Simple question, yet surprisingly difficult to find an answer online.
I know that for a RV $X$, we define the kth moment as $$\int X^k \ d P = \int x^k f(x) \ dx$$ where the equality follows if $p = f \cdot m$, for a density $f$ and Lebesgue measure $m$.
So, what is the kth moment of, say, $(X,Y)$? $\int (X,Y) \ d P$ doesn't really seem like the answer to me....
There isn't a "the" with respect to moments, since there are many of them, but moments of bivariate variables are indexed by two indices, not one.
So rather than $k$-th moment, $\mu_k$ you have $(j,k)$-th moments, $\mu_{j,k}$ (sometimes written $\mu_{jk}$ when that's not ambiguous). We might speak of $\mu_{1,1}$, the $(1,1)$ moment or $\mu_{1,2}$, the $(1,2)$ moment, or $\mu_{2,2}$, and so on.
These are sometimes called mixed moments.
So generalizing your one-dimensional continuous example,
$\mu_{j,k} = \int\int x^j y^k f(x,y) \, dx dy$
This generalizes to higher dimensions.
As @Glen_b♦ has mentioned, moment generalized to cross-moment (relate concepts: joint moment generating function, joint characteristic function and cumulant) in higher dimensions.
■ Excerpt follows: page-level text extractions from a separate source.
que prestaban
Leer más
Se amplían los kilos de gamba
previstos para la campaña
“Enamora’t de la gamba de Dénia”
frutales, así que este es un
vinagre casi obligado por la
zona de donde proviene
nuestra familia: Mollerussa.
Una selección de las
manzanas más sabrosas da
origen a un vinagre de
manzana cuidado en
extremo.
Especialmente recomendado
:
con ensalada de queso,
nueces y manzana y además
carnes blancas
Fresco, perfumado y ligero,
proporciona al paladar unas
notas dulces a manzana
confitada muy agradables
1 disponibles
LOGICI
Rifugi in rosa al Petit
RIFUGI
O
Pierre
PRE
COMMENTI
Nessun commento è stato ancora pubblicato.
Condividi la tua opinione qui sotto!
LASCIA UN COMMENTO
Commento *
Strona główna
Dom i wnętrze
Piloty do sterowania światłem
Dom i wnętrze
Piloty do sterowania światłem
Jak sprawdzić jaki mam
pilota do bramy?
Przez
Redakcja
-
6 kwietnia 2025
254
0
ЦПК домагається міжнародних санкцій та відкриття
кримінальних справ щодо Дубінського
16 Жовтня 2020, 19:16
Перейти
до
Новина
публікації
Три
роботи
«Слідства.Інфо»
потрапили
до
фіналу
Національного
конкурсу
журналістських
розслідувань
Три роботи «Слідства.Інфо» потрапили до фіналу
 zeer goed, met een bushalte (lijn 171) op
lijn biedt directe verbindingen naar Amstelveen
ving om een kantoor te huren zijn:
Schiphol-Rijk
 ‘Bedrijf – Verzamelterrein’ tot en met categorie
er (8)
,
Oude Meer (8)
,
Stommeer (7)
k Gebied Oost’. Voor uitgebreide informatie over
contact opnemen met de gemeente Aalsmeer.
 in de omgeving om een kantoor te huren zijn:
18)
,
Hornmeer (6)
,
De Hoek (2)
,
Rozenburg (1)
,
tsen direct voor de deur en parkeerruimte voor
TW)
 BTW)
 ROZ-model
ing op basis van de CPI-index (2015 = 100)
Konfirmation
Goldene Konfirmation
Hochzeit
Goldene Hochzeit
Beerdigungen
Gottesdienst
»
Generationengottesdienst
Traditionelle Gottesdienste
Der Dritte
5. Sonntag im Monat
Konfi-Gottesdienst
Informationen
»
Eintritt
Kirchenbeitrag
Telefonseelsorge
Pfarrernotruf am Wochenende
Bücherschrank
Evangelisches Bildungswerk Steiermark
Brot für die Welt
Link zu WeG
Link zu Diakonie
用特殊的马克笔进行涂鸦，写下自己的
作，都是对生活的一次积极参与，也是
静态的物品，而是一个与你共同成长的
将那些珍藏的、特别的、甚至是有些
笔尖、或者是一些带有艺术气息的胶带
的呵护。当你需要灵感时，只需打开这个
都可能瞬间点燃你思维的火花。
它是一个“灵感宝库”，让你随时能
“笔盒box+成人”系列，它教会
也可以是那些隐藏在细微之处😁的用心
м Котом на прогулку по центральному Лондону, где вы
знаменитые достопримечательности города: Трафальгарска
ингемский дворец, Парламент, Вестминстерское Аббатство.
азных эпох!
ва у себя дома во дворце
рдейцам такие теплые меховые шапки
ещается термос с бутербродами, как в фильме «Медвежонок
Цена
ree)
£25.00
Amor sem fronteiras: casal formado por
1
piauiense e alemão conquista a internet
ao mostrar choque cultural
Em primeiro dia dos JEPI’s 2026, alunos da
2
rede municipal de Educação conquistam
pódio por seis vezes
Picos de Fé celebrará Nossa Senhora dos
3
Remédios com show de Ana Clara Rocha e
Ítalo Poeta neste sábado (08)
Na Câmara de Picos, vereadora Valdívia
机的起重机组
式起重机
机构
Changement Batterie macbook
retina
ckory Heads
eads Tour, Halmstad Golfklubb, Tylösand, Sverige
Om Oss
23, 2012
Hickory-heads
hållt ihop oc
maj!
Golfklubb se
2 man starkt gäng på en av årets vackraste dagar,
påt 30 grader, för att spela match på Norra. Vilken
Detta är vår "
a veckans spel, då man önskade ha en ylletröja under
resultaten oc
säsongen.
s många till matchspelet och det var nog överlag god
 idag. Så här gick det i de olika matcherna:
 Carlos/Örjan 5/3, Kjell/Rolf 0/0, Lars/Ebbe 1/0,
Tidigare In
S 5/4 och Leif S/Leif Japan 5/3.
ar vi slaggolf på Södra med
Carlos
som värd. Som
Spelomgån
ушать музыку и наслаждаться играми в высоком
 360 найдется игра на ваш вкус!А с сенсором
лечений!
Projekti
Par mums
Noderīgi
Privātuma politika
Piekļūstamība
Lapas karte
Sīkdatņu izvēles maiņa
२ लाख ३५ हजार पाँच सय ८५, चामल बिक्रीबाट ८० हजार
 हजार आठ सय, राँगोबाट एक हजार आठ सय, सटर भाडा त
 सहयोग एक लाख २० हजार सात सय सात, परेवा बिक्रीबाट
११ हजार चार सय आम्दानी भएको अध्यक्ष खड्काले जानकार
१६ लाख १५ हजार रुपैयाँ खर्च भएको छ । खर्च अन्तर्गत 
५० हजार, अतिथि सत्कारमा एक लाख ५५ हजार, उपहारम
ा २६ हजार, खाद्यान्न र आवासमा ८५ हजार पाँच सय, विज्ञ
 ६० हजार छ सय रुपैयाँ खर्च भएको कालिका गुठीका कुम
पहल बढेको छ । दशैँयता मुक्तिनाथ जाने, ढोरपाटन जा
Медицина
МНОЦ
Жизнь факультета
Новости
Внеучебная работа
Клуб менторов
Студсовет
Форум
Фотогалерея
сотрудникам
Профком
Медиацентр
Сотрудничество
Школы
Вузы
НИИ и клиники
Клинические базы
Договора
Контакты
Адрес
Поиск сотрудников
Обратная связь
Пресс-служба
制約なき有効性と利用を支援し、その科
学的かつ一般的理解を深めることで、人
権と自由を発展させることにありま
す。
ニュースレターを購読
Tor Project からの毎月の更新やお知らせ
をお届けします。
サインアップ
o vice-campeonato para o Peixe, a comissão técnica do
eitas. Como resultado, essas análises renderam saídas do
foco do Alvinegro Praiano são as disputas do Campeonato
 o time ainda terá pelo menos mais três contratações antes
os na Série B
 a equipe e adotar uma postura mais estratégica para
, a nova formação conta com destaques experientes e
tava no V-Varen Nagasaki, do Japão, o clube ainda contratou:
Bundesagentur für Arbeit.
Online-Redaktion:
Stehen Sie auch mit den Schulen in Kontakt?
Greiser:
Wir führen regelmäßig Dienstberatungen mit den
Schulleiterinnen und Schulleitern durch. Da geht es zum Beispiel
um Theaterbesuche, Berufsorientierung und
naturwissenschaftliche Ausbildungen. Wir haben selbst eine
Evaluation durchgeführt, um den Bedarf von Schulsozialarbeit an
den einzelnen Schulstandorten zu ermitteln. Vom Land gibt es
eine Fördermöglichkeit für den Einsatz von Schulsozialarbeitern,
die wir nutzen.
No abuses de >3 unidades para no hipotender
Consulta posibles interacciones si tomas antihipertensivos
That said, to me this definition doesn't feel like an equivalent to the univariate moment, because cross-moment evaluates to a real number, but for, say, a multivariate normal vector, the mean is a vector and the variance is a matrix. I speculate that one might define higher-dimensional "moments" using derivatives of the joint characteristic function $\varphi_\mathbf{X}(\mathbf{t})=E[e^{i\mathbf{t}'\mathbf{X}}]$, here derivatives are generalized using rank-$k$ tensors (so the second order derivative would be a Hessian matrix).
There are many other interesting related topics, such as: Measures of Multivariate Skewness and Kurtosis with Applications.